Her research is focused on understanding how neural-immune interactions in the brain sculpt synapses during normal development and disease. She and her team discovered that microglia, the brain’s resident immune cells, prune neural connections in response to signals from the classical complement pathway, a branch of the immune system. Her lab has uncovered a diverse set of immune molecules that regulate this process in the brain during normal development, providing insights into the pathological synapse loss of Alzheimer’s disease, dementia, and schizophrenia. She has adopted an interdisciplinary approach that straddles the fields of genetics, immunology, and neuroscience to understand how neural-immune interactions regulate brain wiring, neural circuit function, and behavior.
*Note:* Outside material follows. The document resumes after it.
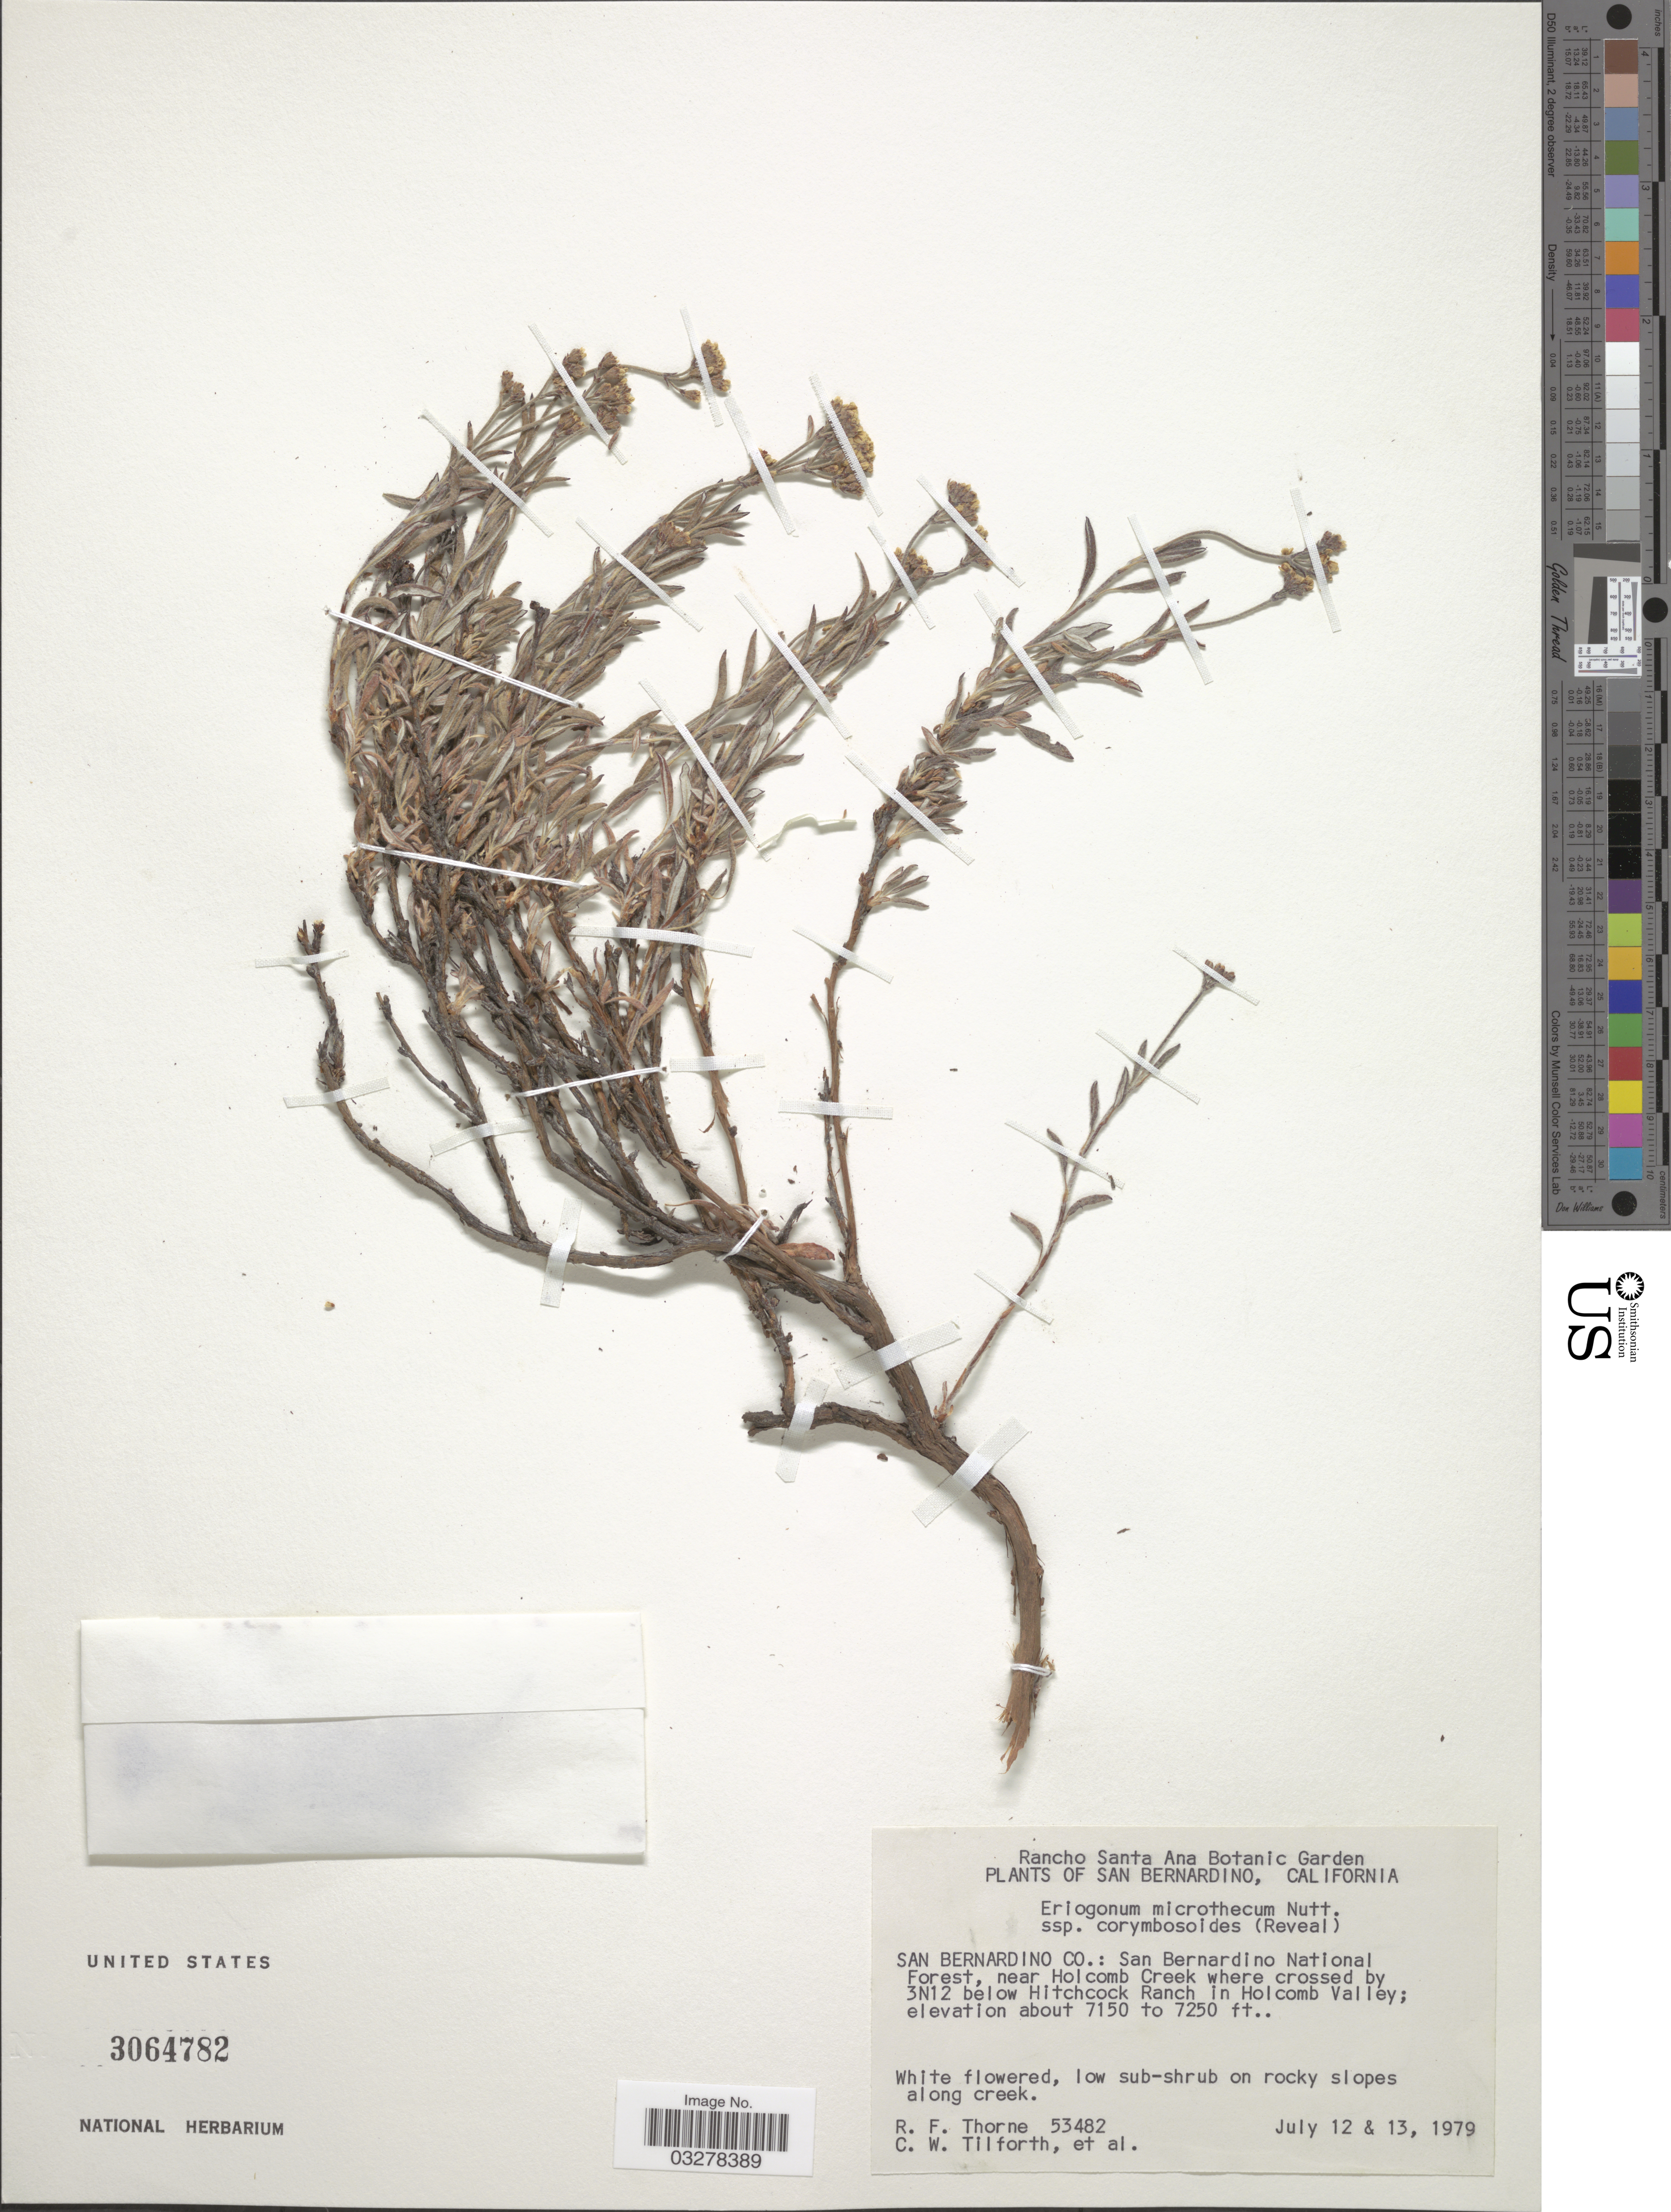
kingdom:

Stevens was named a MacArthur Fellow in 2015. She has also shared the National Alliance on Mental Illness (NAMI) Research Award with Steven McCarroll and Michael Carroll in 2016 for their collaborative work on C4 and schizophrenia.
Stevens received her B.S. at Northeastern University. She carried out her graduate research at the National Institutes of Health and received her Ph.D. from University of Maryland, College Park. She completed her postdoctoral research at Stanford University with Ben Barres.